Мне думалось, что хозяин кабинета пригласит меня для разговора за стол. Мы сядем и как цивилизованные люди станем дискутировать. Спорить, соглашаться с аргументами другого или не соглашаться. Одним словом, я ждал диалога, а получил стопроцентный монолог. Причем у самой двери.
Я честно пытался поймать хотя бы секундную паузу в его спиче, но тщетно. Прогуливаясь по ковровой дорожке, первое лицо городской парторганизации ни на мгновение не умолкало. Говорило, говорило и говорило.
Но все имеет предел. Начал уставать и Владислав Максимович. Мало что из его потока осталось у меня памяти. Наверное, он говорил то же, что обычно говорят партийные функционеры, защищая свою кормушку. О прелестях советского образа жизни. О революции. О великой войне и великой победе. О героях. И об отщепенцах, которые сдерживают мощную поступь советского народа к светлому будущему.
Как только хозяин кабинета устал и появилась возможность вставить слово, я начал этим пользоваться. Не оправдывался, а пытался спорить. Это распаляло его еще больше, и он с ожесточением начинал все сначала.
Только он успокоится, я опять ему вопрос или реплику – он снова в крик. Так продолжалось до тех пор, пока Зотину не надоело.
– Как вы можете так говорить?! – возмутился он в конце концов. – Вы же преподаватель, педагог, воспитатель человеческих душ, коммунист!

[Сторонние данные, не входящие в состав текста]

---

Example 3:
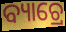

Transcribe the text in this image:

ବ୍ୟାଚ୍ରେ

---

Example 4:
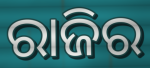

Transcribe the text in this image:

ରାଜିର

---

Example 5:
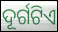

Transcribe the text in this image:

ଦୂର୍ଗଟିଏ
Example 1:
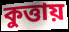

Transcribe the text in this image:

কুত্তায়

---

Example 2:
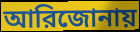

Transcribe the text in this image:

আরিজোনায়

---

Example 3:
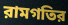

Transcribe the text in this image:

রামগতির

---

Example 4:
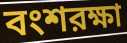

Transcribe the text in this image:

বংশরক্ষা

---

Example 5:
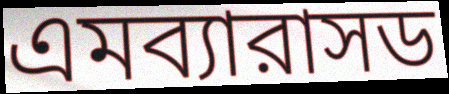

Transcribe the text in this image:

এমব্যারাসড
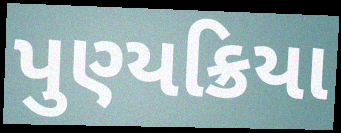
પુણ્યક્રિયા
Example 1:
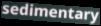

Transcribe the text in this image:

sedimentary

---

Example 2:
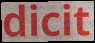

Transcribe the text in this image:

dicit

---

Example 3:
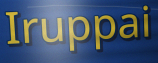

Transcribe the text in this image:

Iruppai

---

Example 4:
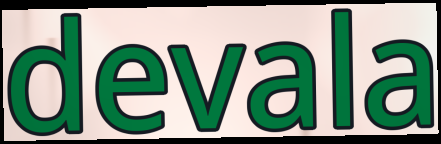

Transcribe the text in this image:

devala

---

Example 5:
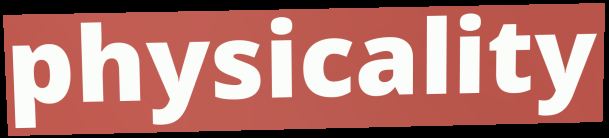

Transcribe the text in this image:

physicality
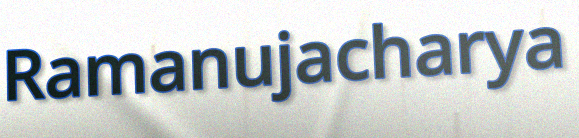
Ramanujacharya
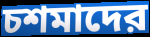
চশমাদের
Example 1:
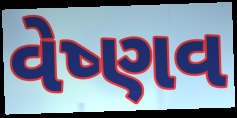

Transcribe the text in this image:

વેષ્ણવ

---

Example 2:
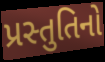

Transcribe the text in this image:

પ્રસ્તુતિનો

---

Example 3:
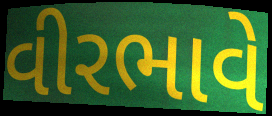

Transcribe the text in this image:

વીરભાવે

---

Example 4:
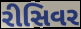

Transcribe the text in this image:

રીસિવર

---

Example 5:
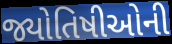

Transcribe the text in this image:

જ્યોતિષીઓની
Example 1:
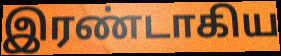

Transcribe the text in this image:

இரண்டாகிய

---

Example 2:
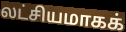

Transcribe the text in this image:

லட்சியமாகக்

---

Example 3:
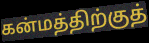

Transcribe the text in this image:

கன்மத்திற்குத்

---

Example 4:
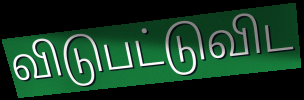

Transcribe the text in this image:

விடுபட்டுவிட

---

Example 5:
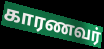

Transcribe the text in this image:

காரணவர்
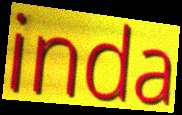
inda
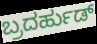
ಬ್ರದರ್ಹುಡ್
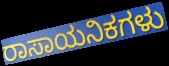
ರಾಸಾಯನಿಕಗಳು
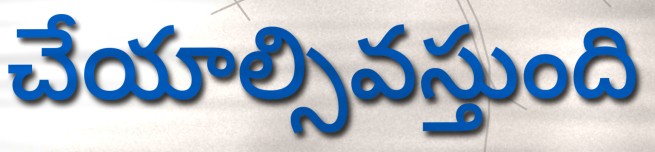
చేయాల్సివస్తుంది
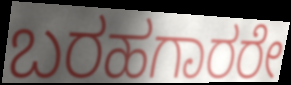
ಬರಹಗಾರರೇ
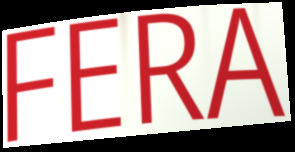
FERA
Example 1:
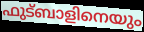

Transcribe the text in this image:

ഫുട്ബാളിനെയും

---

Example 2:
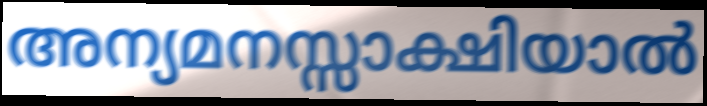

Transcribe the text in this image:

അന്യമനസ്സാക്ഷിയാൽ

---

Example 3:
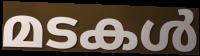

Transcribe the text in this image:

മടകൾ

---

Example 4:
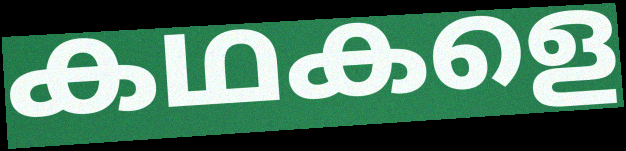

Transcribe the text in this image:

കഥകളെ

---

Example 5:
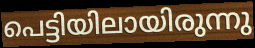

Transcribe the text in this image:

പെട്ടിയിലായിരുന്നു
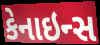
કેનાઇન્સ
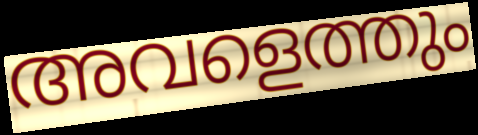
അവളെത്തും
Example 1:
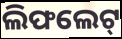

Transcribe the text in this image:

ଲିଫଲେଟ୍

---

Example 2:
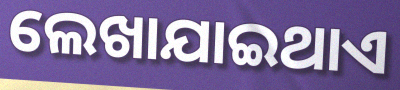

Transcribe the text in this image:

ଲେଖାଯାଇଥାଏ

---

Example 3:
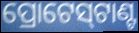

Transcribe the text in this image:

ପ୍ରୋଟେସ୍‌ଟାଣ୍ଟ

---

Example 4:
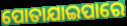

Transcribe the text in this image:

ପୋତାଯାଇପାରେ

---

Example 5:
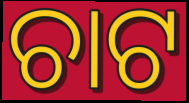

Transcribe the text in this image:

ଚାଟ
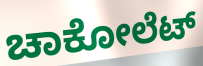
ಚಾಕೋಲೆಟ್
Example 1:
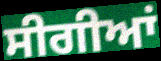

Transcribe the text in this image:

ਸੀਗੀਆਂ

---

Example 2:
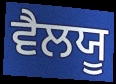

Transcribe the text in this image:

ਵੈਲਯੂ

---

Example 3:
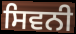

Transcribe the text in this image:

ਸਿਵਨੀ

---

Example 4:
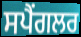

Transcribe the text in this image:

ਸਪੈਂਗਲਰ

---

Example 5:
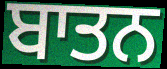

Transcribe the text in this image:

ਬਾਤਨ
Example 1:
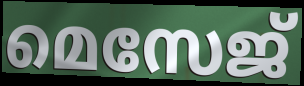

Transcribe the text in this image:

മെസേജ്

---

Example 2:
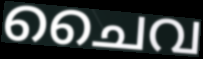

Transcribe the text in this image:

ചൈവ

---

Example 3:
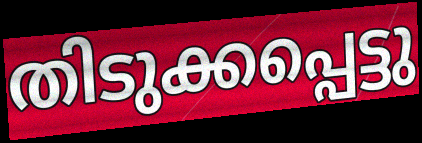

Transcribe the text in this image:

തിടുക്കപ്പെട്ടു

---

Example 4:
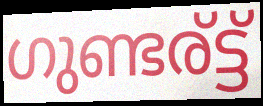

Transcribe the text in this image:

ഗുണ്ടര്ട്ട്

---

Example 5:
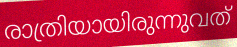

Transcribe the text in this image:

രാത്രിയായിരുന്നുവത്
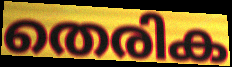
തെരിക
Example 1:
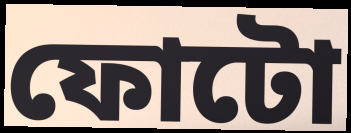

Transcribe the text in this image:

ফোটো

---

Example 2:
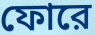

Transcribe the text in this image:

ফোরে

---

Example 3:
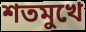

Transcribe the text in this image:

শতমুখে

– Извините, я не коммунист.
– Как не коммунист? – опешил он. – Как не коммунист? А кто же, черт возьми, допустил вас до идеологической работы с людьми?
Он сел за свой огромный стол и замолчал. Чуть косые глаза смотрели на меня с полным непониманием.

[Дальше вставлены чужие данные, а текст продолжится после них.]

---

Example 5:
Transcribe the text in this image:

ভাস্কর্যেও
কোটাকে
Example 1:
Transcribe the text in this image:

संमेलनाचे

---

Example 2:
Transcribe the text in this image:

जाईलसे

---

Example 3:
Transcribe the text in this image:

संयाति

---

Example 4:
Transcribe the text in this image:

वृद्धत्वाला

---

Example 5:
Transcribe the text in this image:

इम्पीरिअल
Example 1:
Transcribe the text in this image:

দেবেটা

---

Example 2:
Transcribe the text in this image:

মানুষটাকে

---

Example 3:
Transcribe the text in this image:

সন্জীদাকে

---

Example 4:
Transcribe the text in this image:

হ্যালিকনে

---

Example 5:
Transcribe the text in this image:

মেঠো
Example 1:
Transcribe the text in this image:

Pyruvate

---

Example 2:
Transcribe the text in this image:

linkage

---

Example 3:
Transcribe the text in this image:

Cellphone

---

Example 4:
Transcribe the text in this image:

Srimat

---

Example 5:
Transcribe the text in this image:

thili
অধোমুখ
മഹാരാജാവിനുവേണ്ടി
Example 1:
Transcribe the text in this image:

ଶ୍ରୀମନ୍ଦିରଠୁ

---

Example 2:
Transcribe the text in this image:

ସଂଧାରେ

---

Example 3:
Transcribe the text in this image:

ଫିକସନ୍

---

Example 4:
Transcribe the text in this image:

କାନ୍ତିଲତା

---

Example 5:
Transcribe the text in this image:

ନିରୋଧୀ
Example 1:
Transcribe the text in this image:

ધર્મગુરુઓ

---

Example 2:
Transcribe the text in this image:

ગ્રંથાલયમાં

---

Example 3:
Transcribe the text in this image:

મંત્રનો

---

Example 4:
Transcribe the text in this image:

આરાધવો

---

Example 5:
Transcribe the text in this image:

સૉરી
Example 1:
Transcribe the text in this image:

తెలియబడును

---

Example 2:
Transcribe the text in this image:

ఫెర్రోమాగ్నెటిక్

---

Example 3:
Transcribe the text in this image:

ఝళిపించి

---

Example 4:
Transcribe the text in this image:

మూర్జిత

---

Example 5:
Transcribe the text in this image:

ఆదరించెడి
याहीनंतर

– И не комсомолец? – спросил он со слабой надеждой в голосе.
– Да, и не комсомолец.
Когда я вернулся в родной Волжск после работы на шахте имени Стаханова, то не встал на комсомольский учет. А пять лет назад был отчислен из рядов ВЛКСМ за неуплату членских взносов.
– Вот как, – задумчиво произнес первый секретарь, – это меняет дело.
– Я думаю, у партии особой перспективы нет, – как бы продолжая дискуссию, вставил я. – Рано или поздно коммунисты разбегутся, бросив партбилеты.
Он опять взорвался.
– Да таких подонков, как ты, мы уничтожим, – взвизгнул он. – Я был, есть и умру коммунистом. Вон, вы свободны.
В приемной меня ждали. Красная, как рак, дама из общества «Знание» потащила меня в библиотеку горкома, где уже заседал какой-то совет этого самого общества. Из присутствующих мне были знакомы, да и то заочно, лишь два человека – Владимир Андреевич Шилов, главный редактор «Волжской правды», и местный поэт, ярый атеист Геннадий Гаврилович Калинкин. Меня попросили воспроизвести мою лекцию. Я довольно вяло изложил основные тезисы и быстренько свернул выступление. Мне было интересней послушать ответные речи великих местных идеологов.